Monday, January 31, 2011

Well that was fun trying to start a new post.

But thanks to my wonderful daughter who has the patience off Jobb with me most times.

Just got a call from dad. I am so glad that I still have him as I miss mom so much and it is so hard without her. I miss calling her and getting all the gossip and just remembering all the old times.

We have had lots off great times with mom over the years before she got sick and really before I got sick. We would go for a weekend trip once a year to see the girls down south off the province.Those were great times.The drive down was just as great as the visit.Boy I miss those times.
We tried the trip once before she passed and it was good but a little more stressful, but I am glad we went.We did go last year with just the girls but it was not quite the same without mom.We stayed at my sister's Cindys and she is the best hostess in the world.I had to get Lori to drive as I can't drive anymore. Another loss from the MS not being able to drive anymore.

I remember just before she passed I was wondering how I was going to be without her. She has been there for me when I was feeling alone and she was there for me to call. I think she knew that I needed someone to talk to about being left behind with no one to talk to because off my sisters who I talk with are busy with their lives and they have a lot on their plates with their families.
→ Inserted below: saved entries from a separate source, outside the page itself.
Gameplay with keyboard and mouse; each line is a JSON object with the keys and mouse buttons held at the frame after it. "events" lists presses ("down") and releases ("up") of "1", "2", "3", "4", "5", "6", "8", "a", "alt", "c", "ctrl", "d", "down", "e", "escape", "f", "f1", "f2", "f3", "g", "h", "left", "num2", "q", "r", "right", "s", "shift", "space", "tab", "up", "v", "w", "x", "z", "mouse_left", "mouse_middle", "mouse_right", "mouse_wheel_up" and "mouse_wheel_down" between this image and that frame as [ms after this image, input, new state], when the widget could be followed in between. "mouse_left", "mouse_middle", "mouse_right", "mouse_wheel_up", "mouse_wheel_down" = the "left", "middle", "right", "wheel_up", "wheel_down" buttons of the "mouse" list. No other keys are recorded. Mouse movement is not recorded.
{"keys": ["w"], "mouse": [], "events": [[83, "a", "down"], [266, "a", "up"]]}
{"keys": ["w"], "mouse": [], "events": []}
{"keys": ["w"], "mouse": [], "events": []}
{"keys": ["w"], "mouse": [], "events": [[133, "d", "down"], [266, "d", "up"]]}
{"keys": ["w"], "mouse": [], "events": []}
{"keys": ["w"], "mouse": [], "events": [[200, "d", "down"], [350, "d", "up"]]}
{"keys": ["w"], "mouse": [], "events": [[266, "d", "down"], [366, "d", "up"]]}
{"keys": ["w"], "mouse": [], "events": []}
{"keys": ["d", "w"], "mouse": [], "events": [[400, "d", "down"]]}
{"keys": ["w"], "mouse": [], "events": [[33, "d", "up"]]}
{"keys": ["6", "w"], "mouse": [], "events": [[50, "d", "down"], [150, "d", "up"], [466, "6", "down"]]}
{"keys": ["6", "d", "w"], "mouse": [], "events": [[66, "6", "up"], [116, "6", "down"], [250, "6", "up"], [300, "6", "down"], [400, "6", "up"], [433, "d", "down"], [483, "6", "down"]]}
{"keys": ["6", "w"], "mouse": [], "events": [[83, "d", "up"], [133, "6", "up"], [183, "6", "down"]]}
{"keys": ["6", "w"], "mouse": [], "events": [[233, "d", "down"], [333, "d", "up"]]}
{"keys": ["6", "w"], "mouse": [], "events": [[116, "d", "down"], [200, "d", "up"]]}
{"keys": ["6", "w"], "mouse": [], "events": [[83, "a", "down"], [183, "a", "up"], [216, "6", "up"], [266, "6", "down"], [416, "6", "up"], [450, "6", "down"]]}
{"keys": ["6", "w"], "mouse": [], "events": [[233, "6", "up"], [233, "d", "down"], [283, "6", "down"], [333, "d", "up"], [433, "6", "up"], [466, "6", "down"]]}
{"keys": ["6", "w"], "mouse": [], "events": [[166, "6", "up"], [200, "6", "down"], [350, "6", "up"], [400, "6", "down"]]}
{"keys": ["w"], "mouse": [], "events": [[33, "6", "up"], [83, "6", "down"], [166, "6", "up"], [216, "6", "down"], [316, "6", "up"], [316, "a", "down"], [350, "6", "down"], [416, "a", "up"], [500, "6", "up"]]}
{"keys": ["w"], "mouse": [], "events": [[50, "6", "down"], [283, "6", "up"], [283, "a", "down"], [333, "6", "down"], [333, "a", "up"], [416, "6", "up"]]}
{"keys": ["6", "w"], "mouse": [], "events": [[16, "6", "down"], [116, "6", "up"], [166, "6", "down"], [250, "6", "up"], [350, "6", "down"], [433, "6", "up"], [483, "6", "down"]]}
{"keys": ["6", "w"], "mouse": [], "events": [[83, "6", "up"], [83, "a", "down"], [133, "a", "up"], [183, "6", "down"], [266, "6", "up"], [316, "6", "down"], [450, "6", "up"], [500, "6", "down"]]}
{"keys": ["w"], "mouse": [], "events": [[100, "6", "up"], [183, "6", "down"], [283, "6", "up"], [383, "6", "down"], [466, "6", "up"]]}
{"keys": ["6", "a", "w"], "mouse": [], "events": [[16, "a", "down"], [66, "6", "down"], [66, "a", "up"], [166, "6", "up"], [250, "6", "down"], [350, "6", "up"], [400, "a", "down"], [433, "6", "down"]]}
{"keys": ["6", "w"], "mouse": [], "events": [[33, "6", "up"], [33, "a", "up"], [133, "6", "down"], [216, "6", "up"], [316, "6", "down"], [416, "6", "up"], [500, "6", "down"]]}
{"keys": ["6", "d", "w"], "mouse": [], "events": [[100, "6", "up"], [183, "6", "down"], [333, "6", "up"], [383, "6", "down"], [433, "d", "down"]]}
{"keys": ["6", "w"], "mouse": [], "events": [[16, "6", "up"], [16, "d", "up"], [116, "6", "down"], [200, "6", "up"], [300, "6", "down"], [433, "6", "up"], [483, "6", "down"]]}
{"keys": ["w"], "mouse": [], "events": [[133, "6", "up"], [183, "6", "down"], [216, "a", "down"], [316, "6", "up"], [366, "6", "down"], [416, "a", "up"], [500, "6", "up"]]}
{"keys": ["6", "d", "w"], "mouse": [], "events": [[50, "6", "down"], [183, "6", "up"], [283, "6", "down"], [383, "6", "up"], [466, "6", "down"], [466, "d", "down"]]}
When I was first dignosed they were all there for me and everyone wanted to be there to help if I needed something. I have been dignosed for must be ten years or more now and as time goes on people forget that I am still with this decease and I still have a lot off these feelings off being alone.I really don't want people to know how I feel about all this and that is why I wanted to do this blog. Just to have a place to write what I want to write.I just wanted a place to put my thoughts down and I think I am going to like this.

Till next time

Sunday, January 30, 2011

Excited

Just wanted to see if I could do this sort off thing. I have no idea what I am doing but feel like I would like to put some off my thoughts out there and see where it takes me.
This is all new so I won't be doing too much off it or maybe I will, we will see.
So lets see what my thoughts are today. Today is a really pretty good day with being able to go upstairs in my home to get the spare room ready for out new Chinese student coming next month.It feels great that I was able to to that and now I will be going to make supper. For my family this is big as they know that I can't do too much in one day with the MS.I am not complaining about the MS as I have been living with it since 1999 and have learned to accept it.I am just limited as to how much I can do and know those limits.
Today is a great day and it is great to be alivc.